Evanston’s Economic Development Committee voted 5-2 Wednesday to support a plan to provide tax breaks to the 1890 Maple high-rise project.
Alderman Melissa Wynne, 3rd Ward, criticized the proposal as a bailout and said it would set a terrible precedent for the city.
Wynne, who has consistently voted against the project on the City Council, said the project is not going forward because the economy is bad.
“Let the market figure out what’s going on,” Wynne said. “I don’t see why we’re trying to prop this project up to essentially create a false market for it.”
But Alderman Lionel Jean-Baptiste, whose 2nd Ward includes the project site, said the city has frequently used sales tax revenue sharing to promote development, most recently for a planned grocery store at Asbury Avenue and Oakton Street.
He conceded that the property tax sharing part of the proposal is new, but said that needs to be evaluated based on the benefit of the project to the city.
Alderman Ann Rainey, 8th Ward, said the vacant office building on the site now generates only $19,000 a year in real estate taxes for the city. “This developer owns the property. He can take that building and knock it down and maybe we’d get $5,000 a year.”

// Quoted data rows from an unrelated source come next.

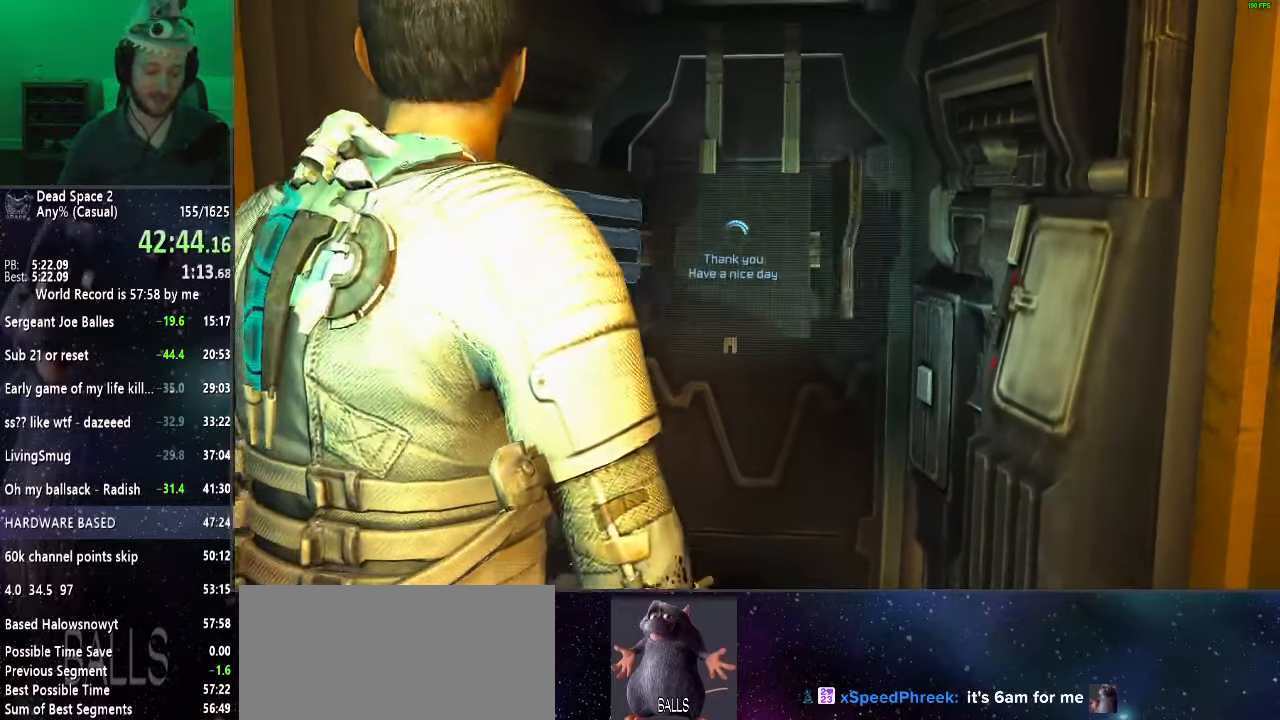
{"keys": ["shift", "w"], "mouse": [], "events": []}
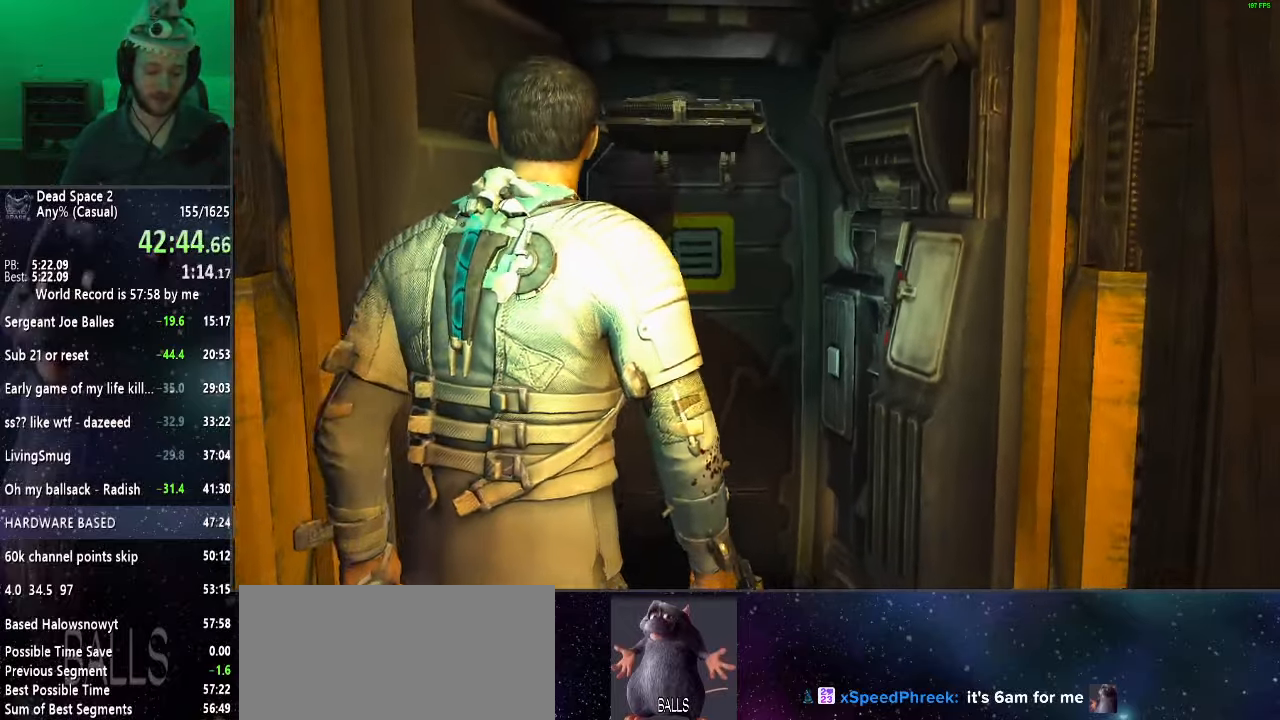
{"keys": ["shift", "w"], "mouse": [], "events": []}
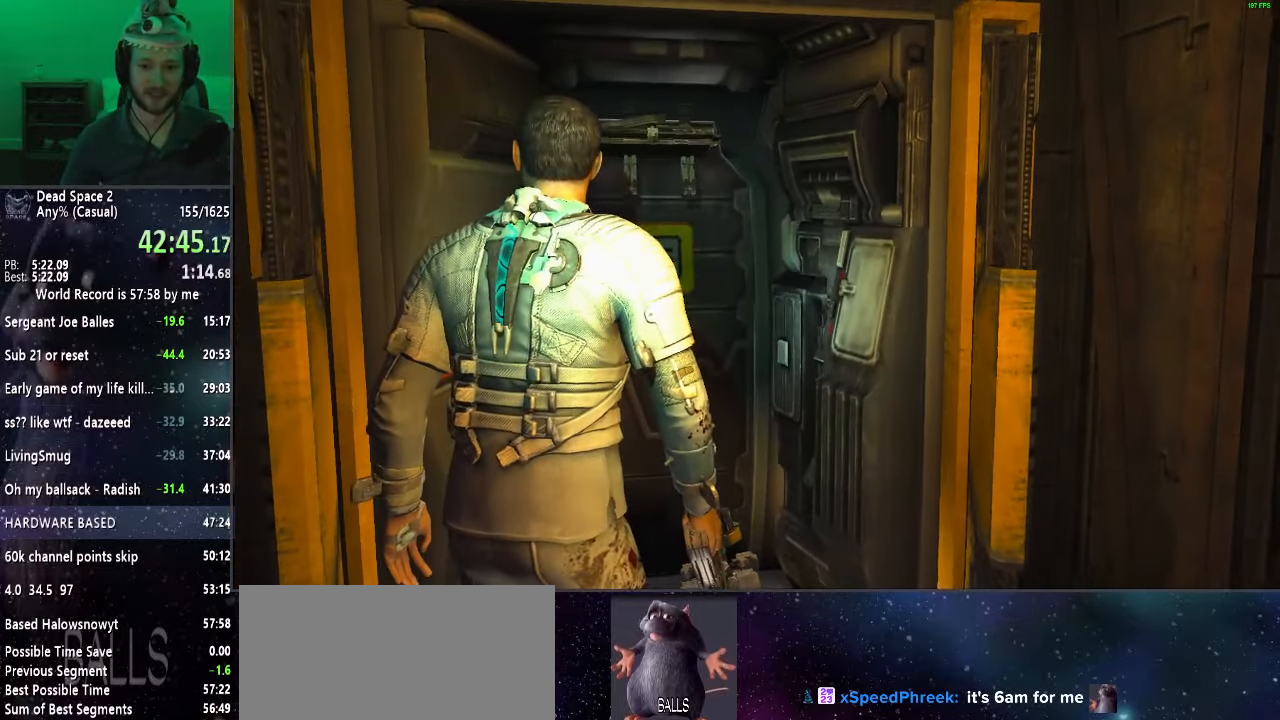
{"keys": ["shift", "w"], "mouse": [], "events": []}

Instead, Rainey said, if the development goes forward, it would generate perhaps $10 million in property taxes for the city and local schools over the next 20 years.
Developer Bob King said the city assistance would be a lot of help in getting a construction loan. But he said at the moment the market is “completely frozen up” and nothing is getting funded.
“We hope things will thaw in the next couple of years,” King said. “If you make the assumption that we’ll never get out of this recession, then probably we’ll never be able to do anything. But my strategy is to get as much lined up as we can, so we can go forward when the market thaws.”
Rainey said, “I’ve supported this project since day one. It’s a fabulous plan and that area just has not had a bounce.”
She said that because the city only has to pay once the development is successfully built and occupied, if it fails “we are out nothing, other than the hope and prayer that this goes forward.”
Plan Commission member Seth Freeman said the project is something that would probably be good for Evanston and the neighborhood. “In an environment like we have today, it would be a blessing to get some projects happening in Evanston and move this economy forward,” Freeman said.
But Robert Creamer, chair of the city’s Zoning Board of Appeals, said he agreed with Wynne that the plan would set a bad precedent. He said that in past sales tax sharing agreements the identity of the retailer has always been known. “Right now we’re just sort of hoping to share a piece of pie in the sky,” Creamer said.
The committee agreed to recommend to the City Council that the project upon completion should qualify for two forms of “pay-as-you-go” aid.
One would be a 50 percent rebate of the city share of property tax revenue from the site. That could last for up to 20 years and would be capped at $1.9 million. Property tax revenue to the schools would not be reduced.
The other would be a refund of city sales tax revenue generated by a planned grocery store in the project. It would be based on the discount from market rent the developer had to offer to sign the grocer and could total almost $3 million over its 15-year term.